Freja shrugged. ‘For him, perhaps. Not for me. I loved our family, I was proud of us; it never occurred to me to think of it as work. My husband used to send me crazy, of course, but that was beside the point. The point was we were married and we would be together until we died.’ She was silent for a moment. ‘So it was awful to begin with, screaming and shouting and tears, and the girls went a little off the rails. But then you’re lying in the wreckage — to continue the metaphor — you’re lying in the wreckage and you reach down and feel for your legs, they’re still there, and both your arms and your skull is in one piece. You can see and hear and realise you can still stand up. And that’s what you do. You stand up and you catch your breath and you stagger away. I’m talking a lot. It is because I have said nothing but “grazie” and “a table for one” for the last three weeks.’

‘I don’t mind. Really.’

We were out of the dark alleys now, into Campo San Barnaba, the church front bright and elegant and unadorned.

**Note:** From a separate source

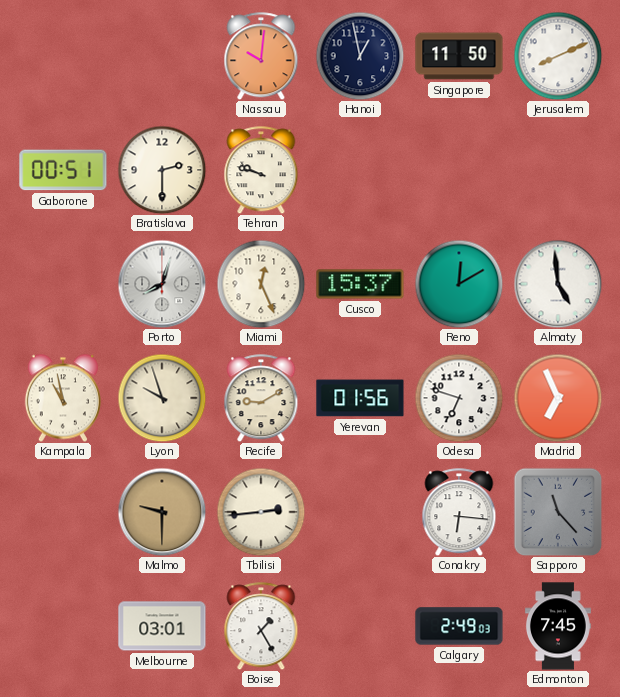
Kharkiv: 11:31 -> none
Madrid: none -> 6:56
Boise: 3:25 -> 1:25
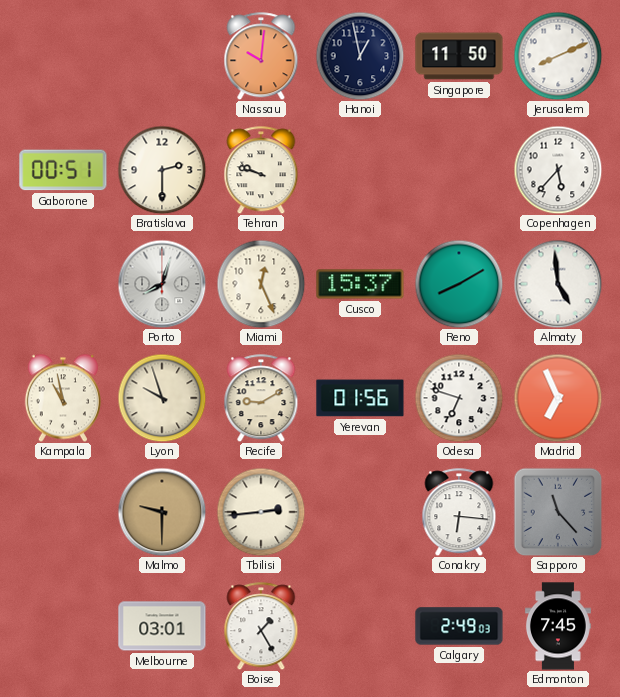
Copenhagen: none -> 5:37
Reno: 12:10 -> 8:10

‘I haven’t seen this square. I like it a lot,’ said Freja, and as her tour guide I felt rather proud.

‘You must see this,’ I said, the expert once again. On the bridge at the far side of the square, four white marble footprints were inlaid deep into the stonework. ‘It’s a fighting bridge. If you had a dispute with someone, you settled it here. A sort of public boxing ring. The footprints were where the fight started.’